Responsibilities to include but not limited to,
• Design and implement a new enterprise data product, initially scoped as a standalone deliverable with future integration into broader AI‑driven drug discovery platforms.
• Build scalable data pipelines, schemas, and storage models capable of supporting large, complex scientific and chemistry‑derived datasets.
• Develop data solutions primarily on GCP / BigQuery, adhering to enterprise data engineering templates and standards.
• Implement data transformations and pipelines using Python, with a focus on data quality, traceability, and performance.
• Ensure the data architecture supports future expansion, additional datasets, and evolving analytical and computational needs.
• Collaborate closely with computational chemists, data scientists, and ML engineers to ensure data models align with generative design, molecular representations, and ML outputs.
• Apply an understanding of drug design and chemistry concepts (e.g., molecular properties, structure‑activity data, experimental outputs) to inform data modeling and integration decisions.
• Provide technical guidance on data structure, scalability, and long‑term maintainability in an enterprise environment.
The Data Engineer will take end‑to‑end ownership of a new cloud‑native data product on Google Cloud Platform, leveraging established in‑house templates and standards to deliver a robust, scalable, and production‑grade solution. The role involves designing and operating reliable ingestion pipelines for external data sources, integrating and harmonising key fields with parallel external data products, and delivering curated, analytics‑ready datasets that are readable, updatable, and trusted by downstream users. The engineer will apply strong expertise in Python, SQL, columnar data warehouses (e.g. BigQuery), schema and data‑model design, pipeline orchestration, and query optimization, while embedding best practices around data quality, testing, metadata, and documentation. Operating as part of a cross‑functional environment, the role requires a solid understanding of core cloud concepts, CI/CD, version control, and data reliability in production.

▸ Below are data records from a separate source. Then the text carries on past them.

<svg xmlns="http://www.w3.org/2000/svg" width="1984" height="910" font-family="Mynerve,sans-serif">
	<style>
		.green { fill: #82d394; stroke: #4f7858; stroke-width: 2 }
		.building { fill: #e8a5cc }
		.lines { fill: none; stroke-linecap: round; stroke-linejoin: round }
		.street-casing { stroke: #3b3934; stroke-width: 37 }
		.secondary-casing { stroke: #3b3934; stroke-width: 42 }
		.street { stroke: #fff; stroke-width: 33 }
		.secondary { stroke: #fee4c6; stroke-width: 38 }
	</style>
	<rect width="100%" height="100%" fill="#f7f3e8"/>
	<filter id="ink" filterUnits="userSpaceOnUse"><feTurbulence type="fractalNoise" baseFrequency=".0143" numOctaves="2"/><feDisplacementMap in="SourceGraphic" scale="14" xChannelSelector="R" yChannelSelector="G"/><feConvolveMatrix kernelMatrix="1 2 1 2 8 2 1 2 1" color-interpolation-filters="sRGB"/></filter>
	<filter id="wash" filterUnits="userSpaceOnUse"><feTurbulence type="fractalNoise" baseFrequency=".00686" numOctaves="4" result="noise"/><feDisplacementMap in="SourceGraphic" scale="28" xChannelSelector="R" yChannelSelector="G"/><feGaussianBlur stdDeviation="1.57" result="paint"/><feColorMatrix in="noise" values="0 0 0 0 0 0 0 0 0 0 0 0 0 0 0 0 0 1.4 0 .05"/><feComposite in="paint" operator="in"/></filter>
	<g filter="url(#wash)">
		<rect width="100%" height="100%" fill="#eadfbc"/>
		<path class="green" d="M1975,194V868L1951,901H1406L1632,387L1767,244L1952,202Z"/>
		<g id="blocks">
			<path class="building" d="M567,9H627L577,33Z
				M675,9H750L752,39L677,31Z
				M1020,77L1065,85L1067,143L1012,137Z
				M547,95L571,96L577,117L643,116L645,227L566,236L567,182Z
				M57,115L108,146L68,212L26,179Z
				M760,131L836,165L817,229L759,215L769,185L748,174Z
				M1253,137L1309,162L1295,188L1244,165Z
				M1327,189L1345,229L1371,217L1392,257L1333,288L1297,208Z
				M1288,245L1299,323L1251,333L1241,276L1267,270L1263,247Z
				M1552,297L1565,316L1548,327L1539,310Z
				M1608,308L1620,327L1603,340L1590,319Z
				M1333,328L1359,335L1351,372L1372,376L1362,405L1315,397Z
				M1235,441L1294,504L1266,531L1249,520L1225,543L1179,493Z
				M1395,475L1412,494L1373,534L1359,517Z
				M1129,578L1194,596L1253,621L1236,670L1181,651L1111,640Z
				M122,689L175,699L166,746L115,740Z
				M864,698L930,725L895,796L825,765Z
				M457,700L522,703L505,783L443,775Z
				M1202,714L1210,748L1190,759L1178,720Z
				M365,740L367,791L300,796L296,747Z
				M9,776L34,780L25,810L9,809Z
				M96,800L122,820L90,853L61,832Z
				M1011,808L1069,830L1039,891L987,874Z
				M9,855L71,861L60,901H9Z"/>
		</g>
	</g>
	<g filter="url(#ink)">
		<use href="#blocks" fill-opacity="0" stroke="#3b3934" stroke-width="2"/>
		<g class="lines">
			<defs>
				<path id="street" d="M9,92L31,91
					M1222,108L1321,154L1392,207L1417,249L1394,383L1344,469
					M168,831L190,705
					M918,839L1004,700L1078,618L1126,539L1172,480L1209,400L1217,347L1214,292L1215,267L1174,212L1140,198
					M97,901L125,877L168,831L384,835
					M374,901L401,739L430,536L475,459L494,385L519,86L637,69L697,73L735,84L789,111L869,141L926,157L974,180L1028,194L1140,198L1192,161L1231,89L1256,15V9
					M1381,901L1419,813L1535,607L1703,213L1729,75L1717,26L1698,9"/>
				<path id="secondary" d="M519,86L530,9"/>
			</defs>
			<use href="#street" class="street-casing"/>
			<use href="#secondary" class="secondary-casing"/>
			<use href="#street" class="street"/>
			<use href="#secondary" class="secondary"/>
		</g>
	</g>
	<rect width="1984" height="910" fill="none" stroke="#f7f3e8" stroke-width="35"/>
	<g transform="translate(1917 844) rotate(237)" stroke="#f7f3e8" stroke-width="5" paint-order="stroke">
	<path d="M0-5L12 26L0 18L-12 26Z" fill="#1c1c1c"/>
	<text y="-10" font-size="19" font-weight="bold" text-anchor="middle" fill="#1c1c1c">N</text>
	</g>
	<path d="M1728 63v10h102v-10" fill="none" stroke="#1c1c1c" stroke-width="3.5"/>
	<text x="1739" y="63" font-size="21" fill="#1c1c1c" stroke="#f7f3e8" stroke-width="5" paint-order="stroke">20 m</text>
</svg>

Experience with scientific or R&D data—particularly chemistry or related life‑science domains—would be highly advantageous, enabling effective standardization, interpretation, and integration of complex domain‑specific datasets.
Required Skills & Experience
• Strong experience in data engineering, including database, schema, and data product design.
• Hands‑on experience with GCP and BigQuery.
• Proficiency in Python for building and maintaining data pipelines.
• CI/CD experience.
• Experience working with large, complex datasets at scale, ideally in scientific or R&D contexts.
• Background in life sciences, pharma, or scientific data platforms.
Nice to Have Skills & Experience
• Database Design experience.
• Experience supporting downstream analytics, ML pipelines, or AI‑driven platforms, particularly in R&D or discovery environments.
• Background in life sciences, pharma, or scientific data platforms.
• Working knowledge or hands‑on exposure to drug design, chemistry, or computational chemistry data.
• Postgres experience.
Compensation
$60-70/hr. Exact compensation may vary based on several factors, including skills, experience, and education. Benefit packages for this role will start on the 1st day of employment and include medical, dental, and vision insurance and 401k retirement account access. Employees in this role are also entitled to paid sick leave as provided based on state laws.